How to Remove the NetSky Virus

By
Jay Munro
January 7, 2006, 8:00 AM ET
2 min read

March 4, 2004 -- Unlike other recent computer e-mail bugs, Netsky.C does not exploit any holes in Microsoft's Internet Explorer or Outlook programs and infects only by running an executable file.

All antivirus vendors we've seen have updates that detect the virus, though some have been able to detect Netsky heuristically. If keep your antivirus up to date, and avoid opening attachments and running suspicious files, you will be relatively safe.

Clearing infected machines is easiest with your updated antivirus tool. If you don't have one, you can use Symantec's Netsky removal tool (www.sarc.com/avcenter/venc/data/w32.netsky@mm.removal.tool.html), which works for either Netsky.B or Netsky.C.

You can also use TrendMicro's Housecall (housecall.trendmicro.com), McAfee Stinger (vil.nai.com/vil/stinger/), or Panda Software's activescan (www.pandasoftware.com/activescan/com/activescan_principal.htm).

How To Remove Netsky Manually

Disable System Restore if you're using Windows ME or XP. (More information here:http://support.microsoft.com/default.aspx?kbid=283073) When you make changes to your system, Windows does a restoration checkpoint. If it does this while the system is infected, it may come back to re-infect later.

Restart the computer in Safe Mode. Since W32/Netsky.C creates running processes, and Windows doesn't allow you to delete files connected with running processes, restarting is necessary. Using Safe mode prevents Windows from loading drivers and auto run entries so your system boots relatively clean.

Run a full system scan with an updated antivirus scanner (or one of the online scanners mentioned above). If your scanner gives you the option, also scan mapped drives to find any copies left in Shared folders. If your scanner does not remove everything, follow the next few steps.

Your antivirus software should, during detection, produce a list of files associated with the Netsky.C or Moodoom.c virus (depends on scanner). Delete all these files. The files will typically be in the Windows system folder, the location of which depends on which version of Windows you're running. You will also have to delete any files in the Shared folders on mapped drives.

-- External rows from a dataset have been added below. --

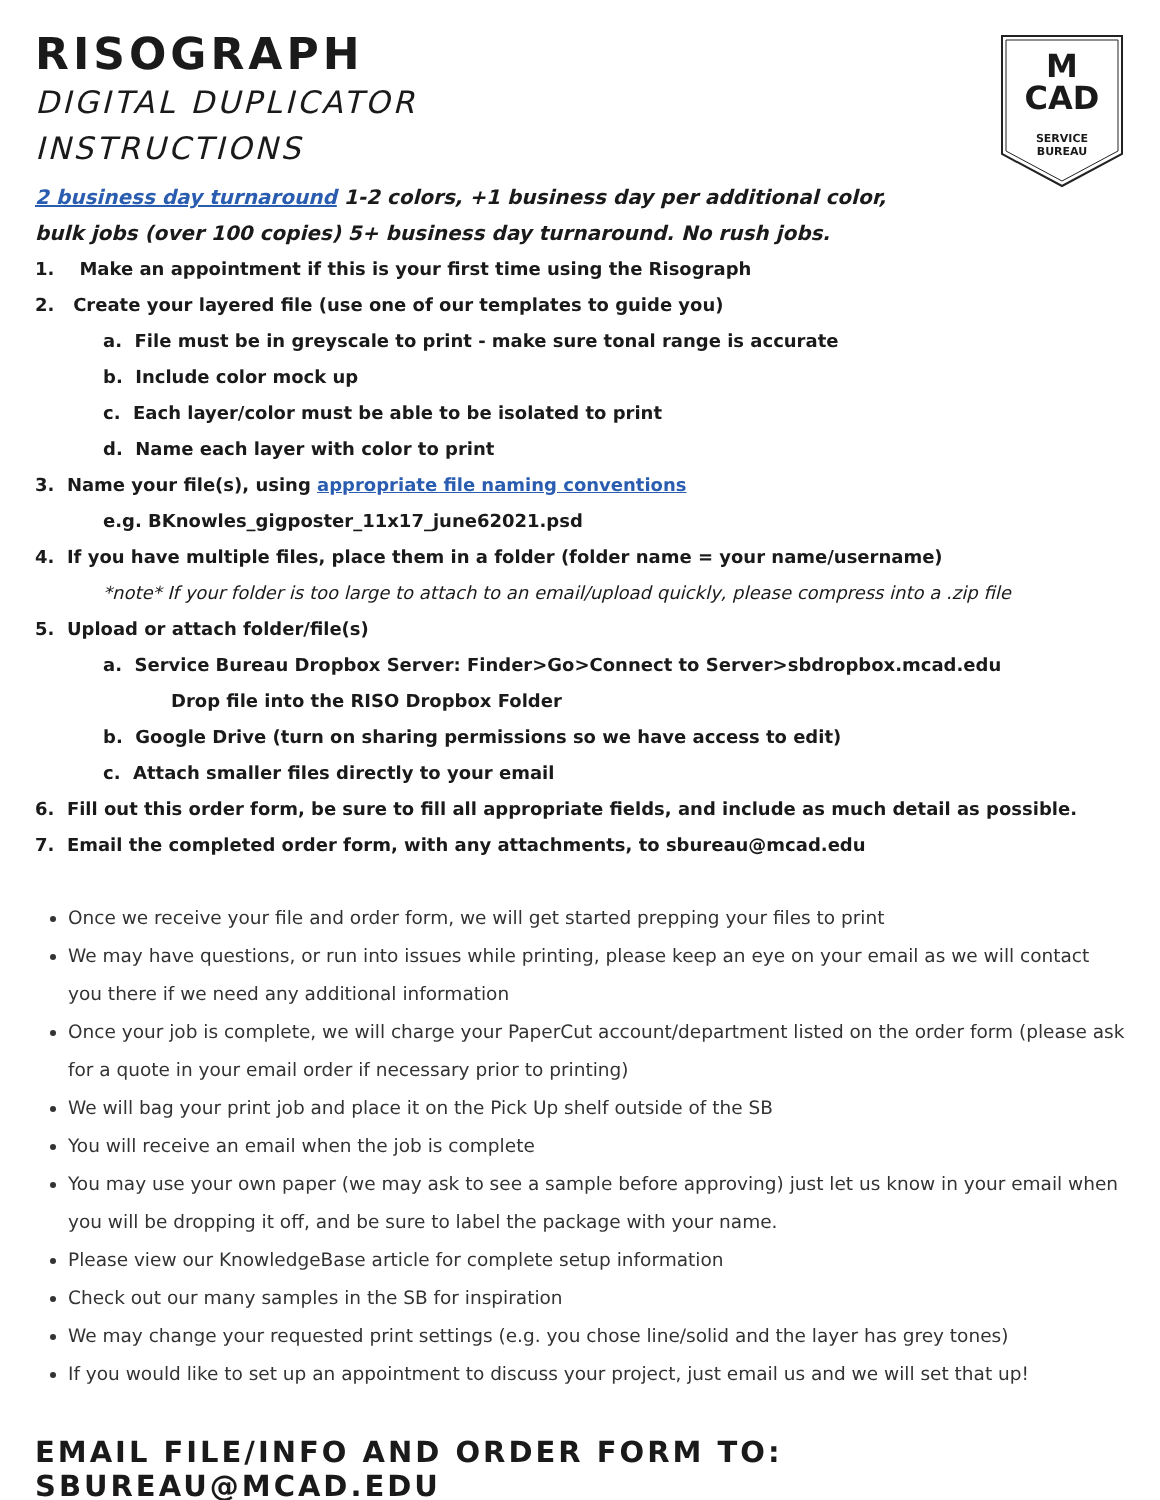M
CAD
SERVICE
BUREAU
RISOGRAPH
DIGITAL DUPLICATOR
INSTRUCTIONS
2 business day turnaround 1-2 colors, +1 business day per additional color,
bulk jobs (over 100 copies) 5+ business day turnaround. No rush jobs.
1. Make an appointment if this is your first time using the Risograph
2. Create your layered file (use one of our templates to guide you)
a. File must be in greyscale to print - make sure tonal range is accurate
b. Include color mock up
c. Each layer/color must be able to be isolated to print
d. Name each layer with color to print
3. Name your file(s), using appropriate file naming conventions
e.g. BKnowles_gigposter_11x17_june62021.psd
4. If you have multiple files, place them in a folder (folder name = your name/username)
*note* If your folder is too large to attach to an email/upload quickly, please compress into a .zip file
5. Upload or attach folder/file(s)
a. Service Bureau Dropbox Server: Finder>Go>Connect to Server>sbdropbox.mcad.edu
Drop file into the RISO Dropbox Folder
b. Google Drive (turn on sharing permissions so we have access to edit)
c. Attach smaller files directly to your email
6. Fill out this order form, be sure to fill all appropriate fields, and include as much detail as possible.
7. Email the completed order form, with any attachments, to sbureau@mcad.edu
Once we receive your file and order form, we will get started prepping your files to print
We may have questions, or run into issues while printing, please keep an eye on your email as we will contact you there if we need any additional information
Once your job is complete, we will charge your PaperCut account/department listed on the order form (please ask for a quote in your email order if necessary prior to printing)
We will bag your print job and place it on the Pick Up shelf outside of the SB
You will receive an email when the job is complete
You may use your own paper (we may ask to see a sample before approving) just let us know in your email when you will be dropping it off, and be sure to label the package with your name.
Please view our KnowledgeBase article for complete setup information
Check out our many samples in the SB for inspiration
We may change your requested print settings (e.g. you chose line/solid and the layer has grey tones)
If you would like to set up an appointment to discuss your project, just email us and we will set that up!
EMAIL FILE/INFO AND ORDER FORM TO: SBUREAU@MCAD.EDU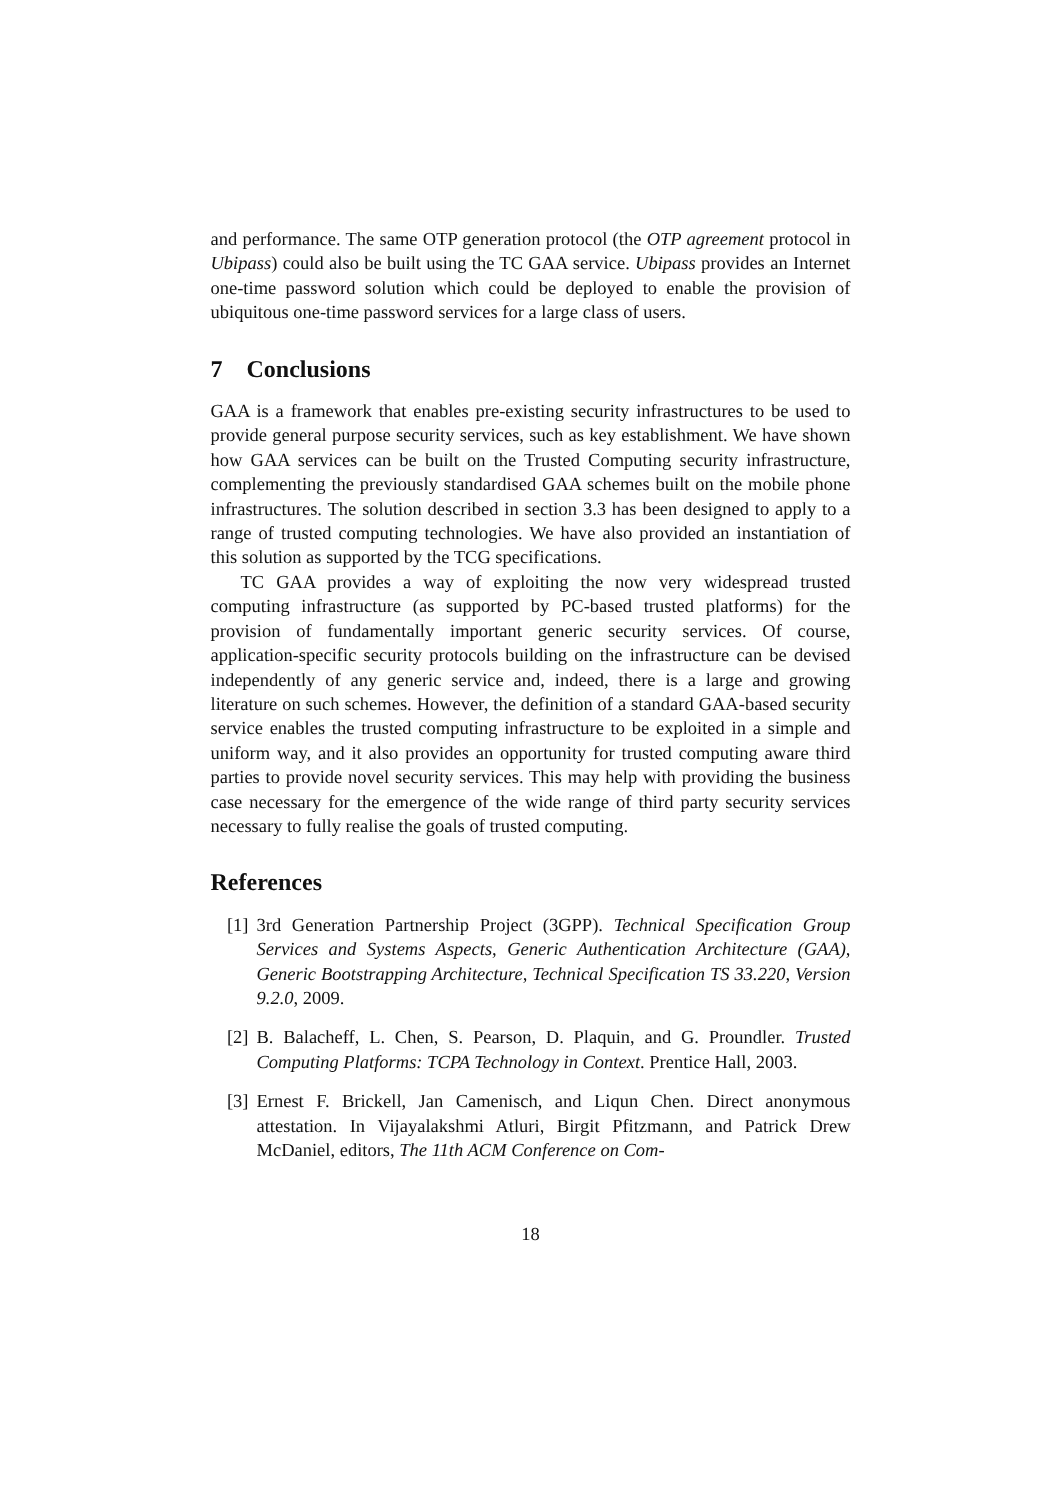and performance. The same OTP generation protocol (the OTP agreement protocol in Ubipass) could also be built using the TC GAA service. Ubipass provides an Internet one-time password solution which could be deployed to enable the provision of ubiquitous one-time password services for a large class of users.
7 Conclusions
GAA is a framework that enables pre-existing security infrastructures to be used to provide general purpose security services, such as key establishment. We have shown how GAA services can be built on the Trusted Computing security infrastructure, complementing the previously standardised GAA schemes built on the mobile phone infrastructures. The solution described in section 3.3 has been designed to apply to a range of trusted computing technologies. We have also provided an instantiation of this solution as supported by the TCG specifications.
TC GAA provides a way of exploiting the now very widespread trusted computing infrastructure (as supported by PC-based trusted platforms) for the provision of fundamentally important generic security services. Of course, application-specific security protocols building on the infrastructure can be devised independently of any generic service and, indeed, there is a large and growing literature on such schemes. However, the definition of a standard GAA-based security service enables the trusted computing infrastructure to be exploited in a simple and uniform way, and it also provides an opportunity for trusted computing aware third parties to provide novel security services. This may help with providing the business case necessary for the emergence of the wide range of third party security services necessary to fully realise the goals of trusted computing.
References
[1] 3rd Generation Partnership Project (3GPP). Technical Specification Group Services and Systems Aspects, Generic Authentication Architecture (GAA), Generic Bootstrapping Architecture, Technical Specification TS 33.220, Version 9.2.0, 2009.
[2] B. Balacheff, L. Chen, S. Pearson, D. Plaquin, and G. Proundler. Trusted Computing Platforms: TCPA Technology in Context. Prentice Hall, 2003.
[3] Ernest F. Brickell, Jan Camenisch, and Liqun Chen. Direct anonymous attestation. In Vijayalakshmi Atluri, Birgit Pfitzmann, and Patrick Drew McDaniel, editors, The 11th ACM Conference on Com-
18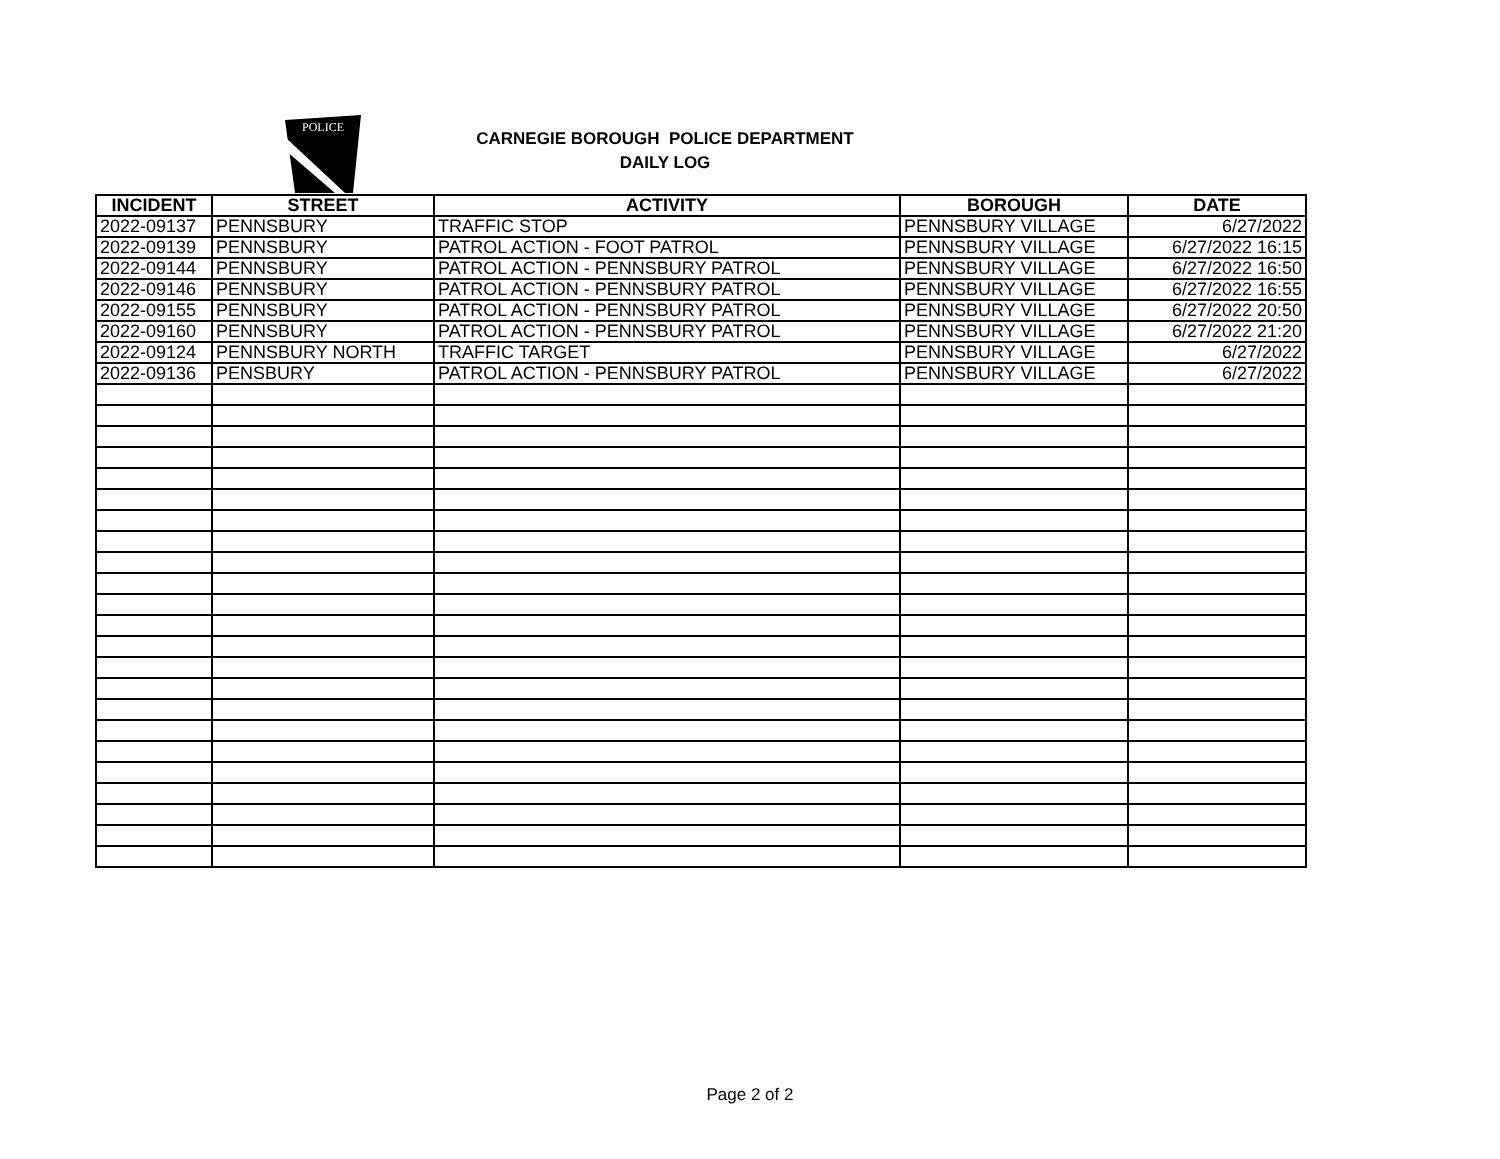POLICE
CARNEGIE BOROUGH POLICE DEPARTMENT
DAILY LOG
| INCIDENT | STREET | ACTIVITY | BOROUGH | DATE |
| --- | --- | --- | --- | --- |
| 2022-09137 | PENNSBURY | TRAFFIC STOP | PENNSBURY VILLAGE | 6/27/2022 |
| 2022-09139 | PENNSBURY | PATROL ACTION - FOOT PATROL | PENNSBURY VILLAGE | 6/27/2022 16:15 |
| 2022-09144 | PENNSBURY | PATROL ACTION - PENNSBURY PATROL | PENNSBURY VILLAGE | 6/27/2022 16:50 |
| 2022-09146 | PENNSBURY | PATROL ACTION - PENNSBURY PATROL | PENNSBURY VILLAGE | 6/27/2022 16:55 |
| 2022-09155 | PENNSBURY | PATROL ACTION - PENNSBURY PATROL | PENNSBURY VILLAGE | 6/27/2022 20:50 |
| 2022-09160 | PENNSBURY | PATROL ACTION - PENNSBURY PATROL | PENNSBURY VILLAGE | 6/27/2022 21:20 |
| 2022-09124 | PENNSBURY NORTH | TRAFFIC TARGET | PENNSBURY VILLAGE | 6/27/2022 |
| 2022-09136 | PENSBURY | PATROL ACTION - PENNSBURY PATROL | PENNSBURY VILLAGE | 6/27/2022 |
Page 2 of 2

Make a backup of the registry before you edit. (More information here: support.microsoft.com/default.aspx?scid=kb;en-us;322756) Delete the Run entries associated with Netsky.C from the registry. These will be either flagged by the antivirus program, or you can go directly to the keys:

HKEY_LOCAL_MACHINE\Software\Microsoft\Windows\CurrentVersion\Run

and delete the value:

"ICQ Net" = "%Windir%\winlogon.exe -stealth"

Exit the registry editor.

Re-enable System Restore, reboot machine.